_Directions for this task_:
Reproduce all of the data exactly, with no line skipped.

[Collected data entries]
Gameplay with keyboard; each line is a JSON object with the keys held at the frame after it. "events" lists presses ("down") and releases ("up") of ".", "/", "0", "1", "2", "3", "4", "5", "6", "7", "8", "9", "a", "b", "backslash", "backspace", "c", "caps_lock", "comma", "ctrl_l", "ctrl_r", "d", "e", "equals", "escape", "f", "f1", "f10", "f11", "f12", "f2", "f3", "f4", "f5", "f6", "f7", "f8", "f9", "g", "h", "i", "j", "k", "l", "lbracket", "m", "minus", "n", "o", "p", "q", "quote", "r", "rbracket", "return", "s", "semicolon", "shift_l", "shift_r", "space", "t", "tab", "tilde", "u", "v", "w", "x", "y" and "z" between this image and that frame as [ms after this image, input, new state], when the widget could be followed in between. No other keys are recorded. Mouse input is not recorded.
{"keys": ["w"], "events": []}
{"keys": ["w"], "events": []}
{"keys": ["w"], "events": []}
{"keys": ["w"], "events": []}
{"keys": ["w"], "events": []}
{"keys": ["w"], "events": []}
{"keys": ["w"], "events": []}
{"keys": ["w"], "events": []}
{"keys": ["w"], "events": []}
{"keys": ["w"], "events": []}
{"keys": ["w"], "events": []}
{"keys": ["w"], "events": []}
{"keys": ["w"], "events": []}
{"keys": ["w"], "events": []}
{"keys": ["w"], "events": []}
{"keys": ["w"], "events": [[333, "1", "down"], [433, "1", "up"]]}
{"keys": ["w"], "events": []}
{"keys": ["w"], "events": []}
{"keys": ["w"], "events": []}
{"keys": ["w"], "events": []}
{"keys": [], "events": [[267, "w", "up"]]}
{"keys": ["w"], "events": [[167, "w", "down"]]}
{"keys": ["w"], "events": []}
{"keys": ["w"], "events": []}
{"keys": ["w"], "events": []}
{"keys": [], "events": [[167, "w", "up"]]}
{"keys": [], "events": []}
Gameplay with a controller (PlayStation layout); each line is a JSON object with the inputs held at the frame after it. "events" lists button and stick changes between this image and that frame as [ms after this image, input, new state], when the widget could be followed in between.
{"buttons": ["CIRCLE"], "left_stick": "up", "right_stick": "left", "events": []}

_Reply_:
Gameplay with keyboard; each line is a JSON object with the keys held at the frame after it. "events" lists presses ("down") and releases ("up") of ".", "/", "0", "1", "2", "3", "4", "5", "6", "7", "8", "9", "a", "b", "backslash", "backspace", "c", "caps_lock", "comma", "ctrl_l", "ctrl_r", "d", "e", "equals", "escape", "f", "f1", "f10", "f11", "f12", "f2", "f3", "f4", "f5", "f6", "f7", "f8", "f9", "g", "h", "i", "j", "k", "l", "lbracket", "m", "minus", "n", "o", "p", "q", "quote", "r", "rbracket", "return", "s", "semicolon", "shift_l", "shift_r", "space", "t", "tab", "tilde", "u", "v", "w", "x", "y" and "z" between this image and that frame as [ms after this image, input, new state], when the widget could be followed in between. No other keys are recorded. Mouse input is not recorded.
{"keys": ["w"], "events": []}
{"keys": ["w"], "events": []}
{"keys": ["w"], "events": []}
{"keys": ["w"], "events": []}
{"keys": ["w"], "events": []}
{"keys": ["w"], "events": []}
{"keys": ["w"], "events": []}
{"keys": ["w"], "events": []}
{"keys": ["w"], "events": []}
{"keys": ["w"], "events": []}
{"keys": ["w"], "events": []}
{"keys": ["w"], "events": []}
{"keys": ["w"], "events": []}
{"keys": ["w"], "events": []}
{"keys": ["w"], "events": []}
{"keys": ["w"], "events": [[333, "1", "down"], [433, "1", "up"]]}
{"keys": ["w"], "events": []}
{"keys": ["w"], "events": []}
{"keys": ["w"], "events": []}
{"keys": ["w"], "events": []}
{"keys": [], "events": [[267, "w", "up"]]}
{"keys": ["w"], "events": [[167, "w", "down"]]}
{"keys": ["w"], "events": []}
{"keys": ["w"], "events": []}
{"keys": ["w"], "events": []}
{"keys": [], "events": [[167, "w", "up"]]}
{"keys": [], "events": []}
Gameplay with a controller (PlayStation layout); each line is a JSON object with the inputs held at the frame after it. "events" lists button and stick changes between this image and that frame as [ms after this image, input, new state], when the widget could be followed in between.
{"buttons": ["CIRCLE"], "left_stick": "up", "right_stick": "left", "events": []}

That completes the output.